● **SOURCE EXTRACT**:
═══

Deciding to go in the opposite direction as everyone else and actually going in the opposite direction of everyone else are two very different things.  There’s only so much of me to go around.  My essence and physical capabilities are finite. The more details and tasks I add to my life the less of me is doled out to each one.  My house is a wreck.  I am behind on everything.  I need to make a birthday cake. Emails are unanswered.  My campaign is stalling.  I haven’t made appointments that I must make.  People all over can’t do the next thing I have asked them to do because I haven’t sent them the files.  My dropbox is full, and I’m going to have to pay for more storage.  The consequences are piling up.  Reckoning day is coming.  I have let people down who are counting on me.  Major decisions are required of me now, but first I must shower.  People are right now waiting on me but first I have to write this blog post and do a load of laundry. I’m going to visit my family, we leave in a few hours, and I haven’t a clean pair of underwear or jeans to pack.  I considered buying new ones, but we are also broke which is also my fault.  I am not complaining. Don’t feel sorry for me.  I chose this.

═══

● **PARTS OF THE EXERCISE**:
a) In the passage, what does the writer say must be done before making the major decisions?
b) Recast the lines of the records as a JSON list of strings, one string per line and blank lines left out, starting at the line containing "genus: Dactylis" and ending at the line containing "genus: Achillea", both included.

● **EXERCISE MATERIAL**:
═══

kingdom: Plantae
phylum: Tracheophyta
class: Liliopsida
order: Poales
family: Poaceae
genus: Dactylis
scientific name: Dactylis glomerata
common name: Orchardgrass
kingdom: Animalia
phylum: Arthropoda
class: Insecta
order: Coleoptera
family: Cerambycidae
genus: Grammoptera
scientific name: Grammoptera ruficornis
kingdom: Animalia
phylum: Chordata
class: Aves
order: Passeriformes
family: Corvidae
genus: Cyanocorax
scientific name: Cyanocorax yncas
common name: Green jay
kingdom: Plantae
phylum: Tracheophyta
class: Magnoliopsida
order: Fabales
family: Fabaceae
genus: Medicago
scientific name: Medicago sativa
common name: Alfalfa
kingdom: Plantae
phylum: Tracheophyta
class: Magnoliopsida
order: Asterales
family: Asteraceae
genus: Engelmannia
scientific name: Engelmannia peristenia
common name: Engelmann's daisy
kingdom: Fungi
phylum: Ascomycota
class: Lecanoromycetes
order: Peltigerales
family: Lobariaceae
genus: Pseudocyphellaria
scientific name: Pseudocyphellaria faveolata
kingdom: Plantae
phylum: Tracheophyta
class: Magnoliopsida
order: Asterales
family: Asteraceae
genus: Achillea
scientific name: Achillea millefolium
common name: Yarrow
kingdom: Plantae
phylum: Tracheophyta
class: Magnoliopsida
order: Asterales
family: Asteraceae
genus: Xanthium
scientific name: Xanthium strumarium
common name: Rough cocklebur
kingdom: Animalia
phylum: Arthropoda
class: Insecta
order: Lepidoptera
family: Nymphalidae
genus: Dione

═══

● **FINAL ANSWERS**:
a) Shower first.

b)
[
  "genus: Dactylis",
  "scientific name: Dactylis glomerata",
  "common name: Orchardgrass",
  "kingdom: Animalia",
  "phylum: Arthropoda",
  "class: Insecta",
  "order: Coleoptera",
  "family: Cerambycidae",
  "genus: Grammoptera",
  "scientific name: Grammoptera ruficornis",
  "kingdom: Animalia",
  "phylum: Chordata",
  "class: Aves",
  "order: Passeriformes",
  "family: Corvidae",
  "genus: Cyanocorax",
  "scientific name: Cyanocorax yncas",
  "common name: Green jay",
  "kingdom: Plantae",
  "phylum: Tracheophyta",
  "class: Magnoliopsida",
  "order: Fabales",
  "family: Fabaceae",
  "genus: Medicago",
  "scientific name: Medicago sativa",
  "common name: Alfalfa",
  "kingdom: Plantae",
  "phylum: Tracheophyta",
  "class: Magnoliopsida",
  "order: Asterales",
  "family: Asteraceae",
  "genus: Engelmannia",
  "scientific name: Engelmannia peristenia",
  "common name: Engelmann's daisy",
  "kingdom: Fungi",
  "phylum: Ascomycota",
  "class: Lecanoromycetes",
  "order: Peltigerales",
  "family: Lobariaceae",
  "genus: Pseudocyphellaria",
  "scientific name: Pseudocyphellaria faveolata",
  "kingdom: Plantae",
  "phylum: Tracheophyta",
  "class: Magnoliopsida",
  "order: Asterales",
  "family: Asteraceae",
  "genus: Achillea"
]